THE PROBLEM –
All records must be restated word for word.

Data entries –
========================

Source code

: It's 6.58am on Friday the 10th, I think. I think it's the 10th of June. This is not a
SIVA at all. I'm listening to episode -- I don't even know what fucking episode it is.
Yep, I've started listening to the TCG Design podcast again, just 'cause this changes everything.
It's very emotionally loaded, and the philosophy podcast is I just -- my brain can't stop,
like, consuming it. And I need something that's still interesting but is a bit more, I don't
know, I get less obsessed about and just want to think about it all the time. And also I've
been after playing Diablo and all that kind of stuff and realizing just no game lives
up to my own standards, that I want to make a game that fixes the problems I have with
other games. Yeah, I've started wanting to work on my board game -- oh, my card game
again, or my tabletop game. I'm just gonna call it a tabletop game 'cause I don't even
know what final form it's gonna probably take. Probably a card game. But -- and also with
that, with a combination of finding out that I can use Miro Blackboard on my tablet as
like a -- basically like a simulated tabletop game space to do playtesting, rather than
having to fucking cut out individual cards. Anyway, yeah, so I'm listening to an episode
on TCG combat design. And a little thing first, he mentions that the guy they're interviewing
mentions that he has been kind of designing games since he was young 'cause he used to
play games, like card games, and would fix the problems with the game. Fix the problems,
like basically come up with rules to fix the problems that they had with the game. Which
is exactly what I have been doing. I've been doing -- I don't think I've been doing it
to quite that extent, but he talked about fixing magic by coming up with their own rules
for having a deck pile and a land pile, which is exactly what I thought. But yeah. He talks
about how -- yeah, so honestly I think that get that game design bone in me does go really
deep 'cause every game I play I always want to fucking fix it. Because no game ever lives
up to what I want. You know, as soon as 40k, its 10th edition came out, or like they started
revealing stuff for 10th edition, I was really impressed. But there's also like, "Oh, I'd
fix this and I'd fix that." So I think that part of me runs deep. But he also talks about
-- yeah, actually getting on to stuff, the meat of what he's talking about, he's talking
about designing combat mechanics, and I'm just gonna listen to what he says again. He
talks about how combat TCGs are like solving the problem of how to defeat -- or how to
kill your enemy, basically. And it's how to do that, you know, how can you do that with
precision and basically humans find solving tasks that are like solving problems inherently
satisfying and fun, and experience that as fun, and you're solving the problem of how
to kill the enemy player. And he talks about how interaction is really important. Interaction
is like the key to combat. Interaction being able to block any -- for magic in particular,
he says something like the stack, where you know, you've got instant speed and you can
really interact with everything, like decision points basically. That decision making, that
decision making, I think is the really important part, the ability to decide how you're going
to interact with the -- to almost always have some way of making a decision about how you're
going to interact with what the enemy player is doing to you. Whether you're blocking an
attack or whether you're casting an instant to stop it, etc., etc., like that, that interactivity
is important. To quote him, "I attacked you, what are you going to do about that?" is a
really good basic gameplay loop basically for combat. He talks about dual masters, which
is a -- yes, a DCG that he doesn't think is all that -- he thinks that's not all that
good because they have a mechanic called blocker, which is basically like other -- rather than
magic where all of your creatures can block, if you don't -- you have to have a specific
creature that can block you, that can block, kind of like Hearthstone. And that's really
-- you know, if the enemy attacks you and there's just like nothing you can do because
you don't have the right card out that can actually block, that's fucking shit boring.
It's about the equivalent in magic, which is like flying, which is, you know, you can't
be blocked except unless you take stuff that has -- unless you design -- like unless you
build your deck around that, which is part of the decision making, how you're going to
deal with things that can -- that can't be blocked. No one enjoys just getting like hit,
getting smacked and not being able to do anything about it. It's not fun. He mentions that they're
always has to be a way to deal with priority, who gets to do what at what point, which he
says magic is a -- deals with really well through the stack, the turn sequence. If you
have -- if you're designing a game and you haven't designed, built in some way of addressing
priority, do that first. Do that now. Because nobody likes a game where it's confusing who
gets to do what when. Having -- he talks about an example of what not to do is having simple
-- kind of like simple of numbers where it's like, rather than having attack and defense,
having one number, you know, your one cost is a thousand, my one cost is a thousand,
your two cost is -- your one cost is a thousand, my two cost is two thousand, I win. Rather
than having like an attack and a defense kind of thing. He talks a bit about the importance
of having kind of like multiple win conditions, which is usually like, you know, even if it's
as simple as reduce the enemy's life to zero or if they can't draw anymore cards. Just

========================

RESPONSE –
Source code

: It's 6.58am on Friday the 10th, I think. I think it's the 10th of June. This is not a
SIVA at all. I'm listening to episode -- I don't even know what fucking episode it is.
Yep, I've started listening to the TCG Design podcast again, just 'cause this changes everything.
It's very emotionally loaded, and the philosophy podcast is I just -- my brain can't stop,
like, consuming it. And I need something that's still interesting but is a bit more, I don't
know, I get less obsessed about and just want to think about it all the time. And also I've
been after playing Diablo and all that kind of stuff and realizing just no game lives
up to my own standards, that I want to make a game that fixes the problems I have with
other games. Yeah, I've started wanting to work on my board game -- oh, my card game
again, or my tabletop game. I'm just gonna call it a tabletop game 'cause I don't even
know what final form it's gonna probably take. Probably a card game. But -- and also with
that, with a combination of finding out that I can use Miro Blackboard on my tablet as
like a -- basically like a simulated tabletop game space to do playtesting, rather than
having to fucking cut out individual cards. Anyway, yeah, so I'm listening to an episode
on TCG combat design. And a little thing first, he mentions that the guy they're interviewing
mentions that he has been kind of designing games since he was young 'cause he used to
play games, like card games, and would fix the problems with the game. Fix the problems,
like basically come up with rules to fix the problems that they had with the game. Which
is exactly what I have been doing. I've been doing -- I don't think I've been doing it
to quite that extent, but he talked about fixing magic by coming up with their own rules
for having a deck pile and a land pile, which is exactly what I thought. But yeah. He talks
about how -- yeah, so honestly I think that get that game design bone in me does go really
deep 'cause every game I play I always want to fucking fix it. Because no game ever lives
up to what I want. You know, as soon as 40k, its 10th edition came out, or like they started
revealing stuff for 10th edition, I was really impressed. But there's also like, "Oh, I'd
fix this and I'd fix that." So I think that part of me runs deep. But he also talks about
-- yeah, actually getting on to stuff, the meat of what he's talking about, he's talking
about designing combat mechanics, and I'm just gonna listen to what he says again. He
talks about how combat TCGs are like solving the problem of how to defeat -- or how to
kill your enemy, basically. And it's how to do that, you know, how can you do that with
precision and basically humans find solving tasks that are like solving problems inherently
satisfying and fun, and experience that as fun, and you're solving the problem of how
to kill the enemy player. And he talks about how interaction is really important. Interaction
is like the key to combat. Interaction being able to block any -- for magic in particular,
he says something like the stack, where you know, you've got instant speed and you can
really interact with everything, like decision points basically. That decision making, that
decision making, I think is the really important part, the ability to decide how you're going
to interact with the -- to almost always have some way of making a decision about how you're
going to interact with what the enemy player is doing to you. Whether you're blocking an
attack or whether you're casting an instant to stop it, etc., etc., like that, that interactivity
is important. To quote him, "I attacked you, what are you going to do about that?" is a
really good basic gameplay loop basically for combat. He talks about dual masters, which
is a -- yes, a DCG that he doesn't think is all that -- he thinks that's not all that
good because they have a mechanic called blocker, which is basically like other -- rather than
magic where all of your creatures can block, if you don't -- you have to have a specific
creature that can block you, that can block, kind of like Hearthstone. And that's really
-- you know, if the enemy attacks you and there's just like nothing you can do because
you don't have the right card out that can actually block, that's fucking shit boring.
It's about the equivalent in magic, which is like flying, which is, you know, you can't
be blocked except unless you take stuff that has -- unless you design -- like unless you
build your deck around that, which is part of the decision making, how you're going to
deal with things that can -- that can't be blocked. No one enjoys just getting like hit,
getting smacked and not being able to do anything about it. It's not fun. He mentions that they're
always has to be a way to deal with priority, who gets to do what at what point, which he
says magic is a -- deals with really well through the stack, the turn sequence. If you
have -- if you're designing a game and you haven't designed, built in some way of addressing
priority, do that first. Do that now. Because nobody likes a game where it's confusing who
gets to do what when. Having -- he talks about an example of what not to do is having simple
-- kind of like simple of numbers where it's like, rather than having attack and defense,
having one number, you know, your one cost is a thousand, my one cost is a thousand,
your two cost is -- your one cost is a thousand, my two cost is two thousand, I win. Rather
than having like an attack and a defense kind of thing. He talks a bit about the importance
of having kind of like multiple win conditions, which is usually like, you know, even if it's
as simple as reduce the enemy's life to zero or if they can't draw anymore cards. Just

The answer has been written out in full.